Big companies switch to backup generators (Walmart) or immediately cease business (also Walmart, because the card communication failed).

Some smaller ones had no lights to continue to be safe inside, so chased everyone out.

Other ones had enough windows and kept selling on a cash basis, making notes by hand. Some of these could open the cash drawer others couldn't, but made do with what they could.






Which IMO highlights what the money is. It’s a trust bond, nothing more and nothing else.

Paper money isn’t guaranteed to be always accepted. It only takes most governments a one day to say something like “because of <big crisis> we’re no longer accepting <currency> as they’re subject to <something bad>”. Paper money becomes fireplace material in an instant. (Or dystopian scenario - dictator decides that currency transactions can be done only by citizens, all other transactions are void).

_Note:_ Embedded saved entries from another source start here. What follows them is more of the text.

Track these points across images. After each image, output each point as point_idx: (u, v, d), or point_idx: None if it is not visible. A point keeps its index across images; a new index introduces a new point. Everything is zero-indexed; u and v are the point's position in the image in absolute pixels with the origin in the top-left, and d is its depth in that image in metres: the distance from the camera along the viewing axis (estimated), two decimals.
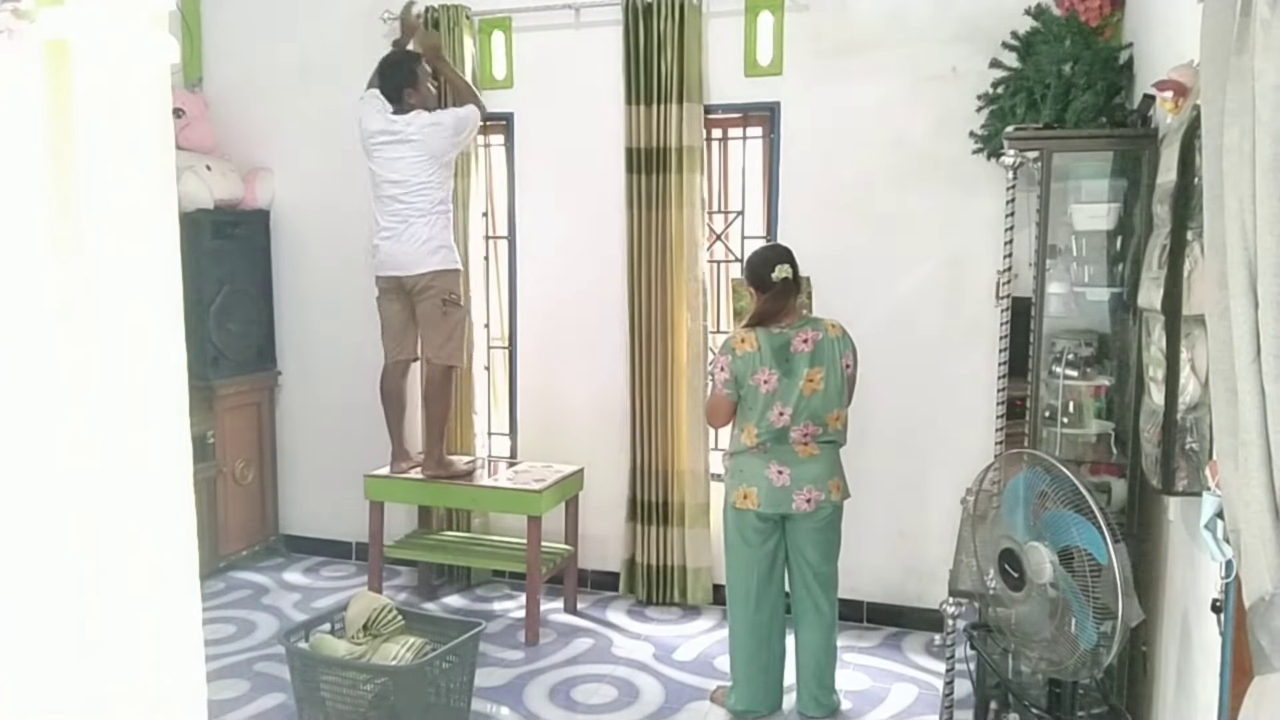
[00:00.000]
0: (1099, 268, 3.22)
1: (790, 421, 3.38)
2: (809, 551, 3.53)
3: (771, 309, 3.42)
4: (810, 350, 3.39)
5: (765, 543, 3.48)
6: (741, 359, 3.39)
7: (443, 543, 4.76)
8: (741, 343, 3.40)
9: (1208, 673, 2.32)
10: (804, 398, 3.38)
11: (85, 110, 1.38)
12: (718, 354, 3.48)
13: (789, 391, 3.37)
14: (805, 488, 3.42)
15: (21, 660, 1.42)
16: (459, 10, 4.66)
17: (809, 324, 3.45)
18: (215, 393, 4.86)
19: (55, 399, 1.42)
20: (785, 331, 3.40)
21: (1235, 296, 1.32)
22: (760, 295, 3.45)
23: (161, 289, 1.48)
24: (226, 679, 3.89)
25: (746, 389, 3.39)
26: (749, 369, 3.37)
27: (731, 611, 3.59)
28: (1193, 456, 2.29)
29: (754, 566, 3.49)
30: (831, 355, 3.43)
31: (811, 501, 3.43)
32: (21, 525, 1.41)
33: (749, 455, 3.44)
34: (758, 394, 3.38)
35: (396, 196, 4.32)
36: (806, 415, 3.39)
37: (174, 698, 1.52)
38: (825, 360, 3.41)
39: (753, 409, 3.39)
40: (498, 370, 5.11)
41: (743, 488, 3.45)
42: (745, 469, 3.45)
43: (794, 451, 3.42)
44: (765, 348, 3.38)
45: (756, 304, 3.46)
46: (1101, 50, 3.62)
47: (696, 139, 4.44)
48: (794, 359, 3.38)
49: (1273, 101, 1.23)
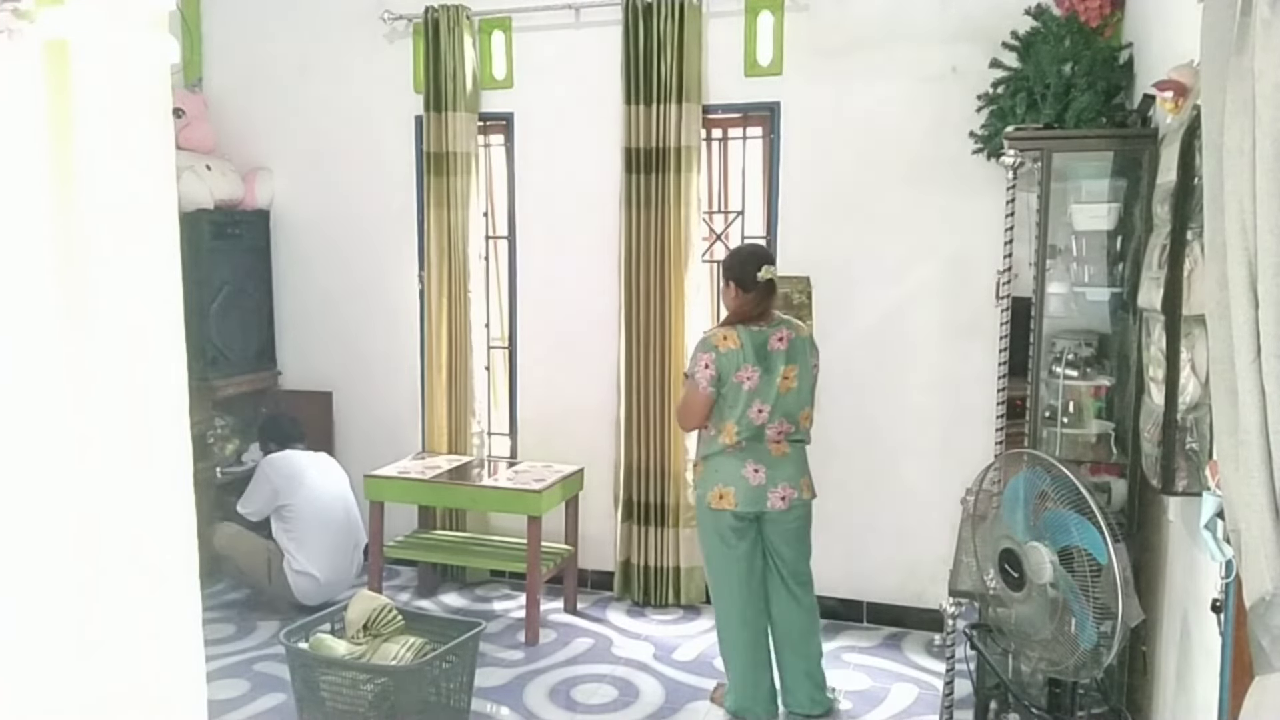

What is really weird is this dualism in trust. On one side there’s distrust to government controlled organizations about online money, and on the other there’s trust that government (own or foreign) won’t regulate it into oblivion for some silly reason.

If we get to apocalypse level crisis one is much better off on stocking cigarettes, coffee and chocolate anyway…


It's even more amusing to realize that multiple times in history, paper money has continued to "have value" and be used in exchange even after the government devalued it completely - usually by ceasing to exist.